I was surprised to discover I wanted him--but only a little. It was the pleasure of an old coat still wearable--that this sort of thing still happens in the world, that professors still want to stutter and grope and shove themselves inside their students--and better it be the bright ones, better it be the ones hungry for books and ink. Then the invasion is so much more, it is epic, it is Gaugamela, it is Salamis. I am Persia, come inside me and burn my womb like a sacked palace. I am India, lie over me and cut me into ragged slices. I am Egypt, grip me by the hair and flood my mouth full of the salty Nile.

Except that I was not. I was China, the last, beyond the territory Alexander was allowed to conquer. I was silk and incense he would never press to his face. I was inviolate, absolute, the end of the world. Beyond me, all men drop into an ocean that has no end. Beyond me lie only serpents and monsters--I am the gasping civilized, I am the breath of palace-builders. And not for him.

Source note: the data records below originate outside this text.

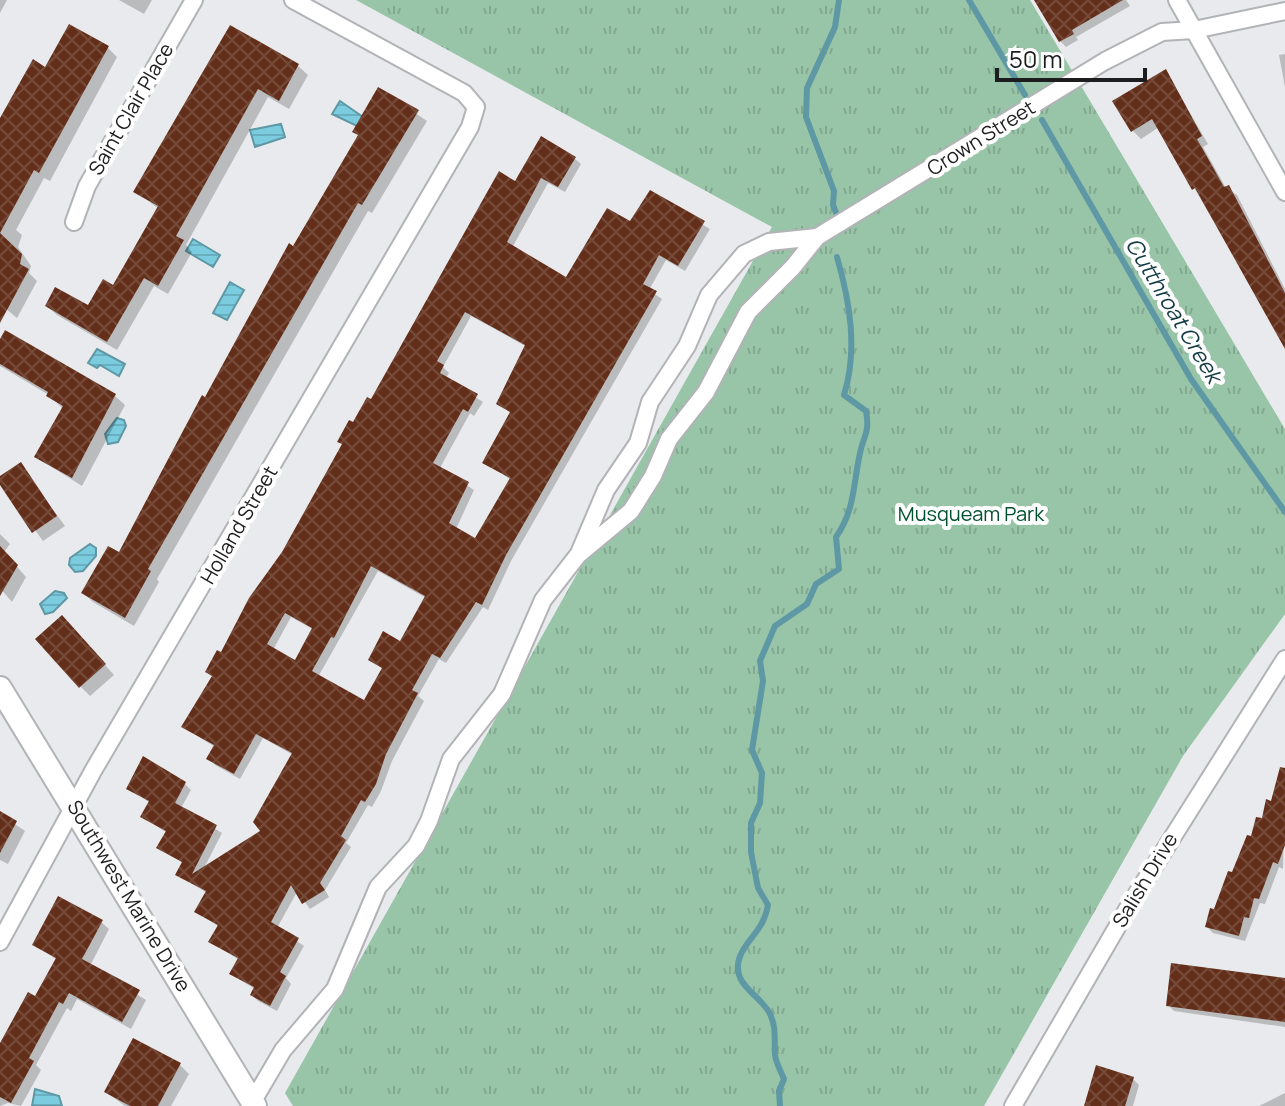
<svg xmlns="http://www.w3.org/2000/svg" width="1285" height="1106" viewBox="0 0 1285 1106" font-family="Manrope,sans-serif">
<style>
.park{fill:url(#park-tufts)}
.water{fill:url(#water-rules);stroke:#5f98a5;stroke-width:2}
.shadow{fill:#0003;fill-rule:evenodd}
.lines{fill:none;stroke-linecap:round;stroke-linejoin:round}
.stream{stroke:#5f98a5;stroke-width:6}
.building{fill:url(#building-cross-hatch);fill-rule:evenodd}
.street-casing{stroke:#b2b3b6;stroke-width:20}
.secondary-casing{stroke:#b2b3b6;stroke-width:26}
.street{stroke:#fff;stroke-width:16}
.secondary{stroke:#fff;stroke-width:22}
.labels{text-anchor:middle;stroke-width:8;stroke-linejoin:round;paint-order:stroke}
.street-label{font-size:20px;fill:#1d1d1f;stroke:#fff}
.park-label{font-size:20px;fill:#00502e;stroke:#fff}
.water-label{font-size:22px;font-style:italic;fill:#153b44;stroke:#fff}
</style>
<defs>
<pattern id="park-tufts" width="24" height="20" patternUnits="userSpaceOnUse" patternTransform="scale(2)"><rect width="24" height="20" fill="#98c4a8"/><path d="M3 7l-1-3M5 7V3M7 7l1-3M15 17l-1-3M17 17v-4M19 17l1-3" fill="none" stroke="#83a890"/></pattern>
<pattern id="water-rules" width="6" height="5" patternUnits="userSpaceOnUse" patternTransform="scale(2)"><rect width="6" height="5" fill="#7bccdf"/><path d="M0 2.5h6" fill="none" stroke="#6aafbf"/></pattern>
<pattern id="building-cross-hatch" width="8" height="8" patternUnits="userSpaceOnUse" patternTransform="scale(2)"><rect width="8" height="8" fill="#642f1a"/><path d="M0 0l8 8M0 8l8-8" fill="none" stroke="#754b3a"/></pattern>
</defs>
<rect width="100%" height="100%" fill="#e9eaed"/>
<path class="park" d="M356 0H1030L1285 429V614L1183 756 984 1106H293L285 1093 772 227Z"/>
<g class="water">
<path d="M340 101 363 117 357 126 332 114Z"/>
<path d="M281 124 285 137 255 147 250 130Z"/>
<path d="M193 239 220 255 213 267 186 251Z"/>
<path d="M230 282 244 290 227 320 213 313Z"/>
<path d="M97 349 125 364 119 376 100 365 97 368 88 363Z"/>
<path d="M117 418 124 420 126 426 118 442 108 444 105 434Z"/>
<path d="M90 544 96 548V556L83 571 75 572 69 565 70 558Z"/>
<path d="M55 591 64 593 67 598 53 612 45 614 40 604Z"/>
<path d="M35 1089 59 1096 62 1106H32Z"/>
</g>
<g class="shadow">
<path d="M0 0H7L0 13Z"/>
<path d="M119 0H152L144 14Z"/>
<path d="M1044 0H1126L1130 6 1076 37 1078 40 1066 47 1060 41Z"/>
<path d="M231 28 298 66 308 75 289 109 268 97 186 245 192 252 168 294 154 286 117 350 57 315 47 306 89 308 114 288 159 209 135 191Z"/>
<path d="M108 48 117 57 50 181 44 178 16 230 22 235 18 247 31 266 29 273 37 281 17 318 0 304V126L46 69Z"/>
<path d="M1285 54V87L1279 55Z"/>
<path d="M1166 72 1208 144 1203 147 1226 188 1237 195 1285 289V345L1159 127 1141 139 1133 131Z"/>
<path d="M379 89 427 121 372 213 368 211 157 579 159 582 134 626 93 602 83 593 120 555 360 136Z"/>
<path d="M574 158 581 164 565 192 548 183 513 246 567 280 631 223 650 193 710 229 685 271 666 260 649 290 662 299 511 561 488 610 483 607 446 663 439 659 418 696 424 701 392 761 381 791 372 807 368 805 346 843 351 847 325 890 329 897 310 909 297 892 277 928 304 946 286 978 291 984 277 1011 258 1001 252 995 255 989 231 974 239 960 211 942 219 927 197 912 207 893 177 874 183 863 159 848 167 833 143 817 150 803 128 788 185 784 191 790 181 808 222 833 203 870 263 832 293 755 263 738 240 779 215 765 209 759 215 747 183 727 214 678 207 672 222 655 284 553 354 425 516 183ZM471 316 527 347 498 403 512 414 485 462 511 480 476 540 456 529 474 490 440 468 470 413 474 416 483 402 446 378 449 373 443 367ZM378 571 426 598 401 644 370 659 383 669 364 703 318 677ZM291 617 314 630 296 662 273 650Z"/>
<path d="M0 343 115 396 125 405 82 486 36 457 63 409 49 395 0 366Z"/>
<path d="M22 467 65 526 43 541 0 482Z"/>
<path d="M0 534 10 544 4 552 26 577 12 602 0 588Z"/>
<path d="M71 627 114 675 90 696 81 687Z"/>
<path d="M1285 785 1283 869 1279 867 1265 904 1260 903 1245 941 1213 933 1207 927Z"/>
<path d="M0 814 25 831 8 864 0 860Z"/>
<path d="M101 922 109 929 90 966 146 1000 131 1029 77 999 71 1011 67 1008 36 1065 41 1070 21 1106 8 1103 0 1106V1046L36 999 57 960 34 944Z"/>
<path d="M1285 980V1027L1174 1011 1168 1005Z"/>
<path d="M180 1065 189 1074 171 1106H125L106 1092Z"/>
<path d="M1133 1079 1139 1085 1133 1106H1086Z"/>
<path d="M1285 1093V1106H1259Z"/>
</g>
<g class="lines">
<g class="stream">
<path d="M969 0 1025 95"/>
<path d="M1042 120 1191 379 1285 512"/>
<path d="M837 215 833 205 834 191 806 117 807 88 835 27 839 0"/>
<path d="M780 1106 779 1091 784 1079C781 1072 776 1063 775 1055 774 1040 777 1027 769 1012 758 993 728 983 741 954 751 934 763 931 768 905L758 888 751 852V823L760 803 762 773 752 750 763 681 760 661 775 626 807 604 816 584 839 569 836 537C855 510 853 485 860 453 864 434 870 433 866 411L844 395C858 350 850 302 837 257"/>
</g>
</g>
<g class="building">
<path d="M1034 0H1123L1072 30 1074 34 1059 42Z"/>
<path d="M69 24 109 46 39 173 34 170 0 233V118L33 59 45 67Z"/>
<path d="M230 25 299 64 279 101 258 89 176 236 184 240 158 286 144 278 107 342 45 306 55 287 88 305 103 279 113 285 158 206 133 192Z"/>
<path d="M1166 69 1202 136 1197 139 1224 187 1229 185 1285 293V349L1195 188 1192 190 1152 119 1131 132 1112 101Z"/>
<path d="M378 87 419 110 362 205 358 203 148 569 151 571 125 618 81 593 108 546 119 552 202 395 205 397 289 243 293 246 358 135 352 132Z"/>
<path d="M541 136 576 157 558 187 541 178 507 242 566 277 607 208 630 221 650 190 705 221 678 266 659 255 643 284 657 291 506 555 482 605 476 602 440 658 432 654 412 690 418 693 386 754 376 784 365 802 361 800 341 836 346 840 320 883 325 890 302 904 291 885 271 922 299 938 280 972 286 976 270 1006 250 995 254 987 229 974 238 958 208 942 218 925 194 912 206 891 175 875 182 862 156 848 166 831 140 817 149 801 126 789 143 756 186 782 175 803 217 825 192 874 260 831 253 822 292 753 256 734 234 774 206 759 214 745 181 727 212 676 205 672 217 650 221 652 249 598 282 552 342 444 337 442 349 420 353 422 367 397 371 399 499 171 515 181ZM465 312 525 345 496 404 510 412 482 463 510 478 475 538 449 523 469 482 433 463 463 409 468 412 478 394 440 373 444 365 437 361ZM371 566 425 596 400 641 383 631 368 660 382 668 364 700 312 671 331 637 334 638ZM285 613 312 628 295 660 267 644Z"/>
<path d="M0 233 22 254 20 264 29 269 0 323Z"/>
<path d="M5 330 116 394 72 478 34 457 63 406 46 396 48 392 0 364V339Z"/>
<path d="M21 462 57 516 32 533 0 485V476Z"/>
<path d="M0 546 18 565 0 596Z"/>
<path d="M62 615 106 664 79 688 35 639Z"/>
<path d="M1280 767 1285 768V845L1278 864 1273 862 1259 899 1254 898 1249 918 1244 917 1239 936 1205 927 1210 908 1214 909 1228 871 1232 872 1247 835 1251 836 1256 817 1262 818 1266 799 1271 801Z"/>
<path d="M0 811 17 821 0 853Z"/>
<path d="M58 896 103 920 82 959 140 990 122 1022 69 993 63 1004 59 1002 29 1058 34 1061 11 1103 0 1097V1043L28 992 35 996 56 958 32 945Z"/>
<path d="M1171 963 1285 978V1022L1166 1006Z"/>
<path d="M133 1038 181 1063 158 1106H130L104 1092Z"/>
<path d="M1096 1065 1134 1077 1125 1106H1084Z"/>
</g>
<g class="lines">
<defs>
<g id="street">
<path d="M1177 0 1285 192"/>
<path d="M74 222 87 186 194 0"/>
<path d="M580 551 606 490 638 443 650 402 687 346 709 295 744 254 769 242 817 237"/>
<path d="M0 942 93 771 470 127 476 107 464 93 293 0"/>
<path d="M250 1106 283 1050 335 989 378 887 416 846 429 821 451 759 502 694 543 600 578 555 631 511 653 476 669 439 706 392 748 312 793 267 817 237 1105 61 1162 32 1194 30 1285 11"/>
<path d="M1013 1106 1131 903 1285 659"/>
</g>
<path id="secondary" d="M0 688 255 1106"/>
</defs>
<use href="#street" class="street-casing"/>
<use href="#secondary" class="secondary-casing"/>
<use href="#street" class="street"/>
<use href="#secondary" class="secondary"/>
</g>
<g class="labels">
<g class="street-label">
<text transform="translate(131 109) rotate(-60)" y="7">Saint Clair Place</text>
<text transform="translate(981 138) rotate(-32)" y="7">Crown Street</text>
<text transform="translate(239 525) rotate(-60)" y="7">Holland Street</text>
<text transform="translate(1145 880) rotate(-59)" y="7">Salish Drive</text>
<text transform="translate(129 896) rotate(59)" y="7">Southwest Marine Drive</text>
</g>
<g class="park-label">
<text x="971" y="521">Musqueam Park</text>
</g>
<g class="water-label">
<text transform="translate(1174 310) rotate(59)" y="8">Cutthroat Creek</text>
</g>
</g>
<path d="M997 68v12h148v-12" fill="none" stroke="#1d1d1f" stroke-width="4"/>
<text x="1009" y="68" font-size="24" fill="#1d1d1f" stroke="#ffffff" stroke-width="6" paint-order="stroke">50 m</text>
</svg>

I put my black shoe against his chest and pushed him back against the edge of the desk, smiling with the inscrutable pleasure of Eastern statues, that cruel upturn of the lips that bodhisattvas cultivate. Slowly, I bent towards him, stretching the muscles of my pale thigh against his hands which hand not dared to move, and kissed him, gently pushing my tongue into his mouth and bending his head back beneath me. I bit his lower lip until a tiny bead of salted blood rose up, and then licked it away, my trophy and my war-prize.

I removed my foot, straightened my skirt, and closed the door behind me as I left.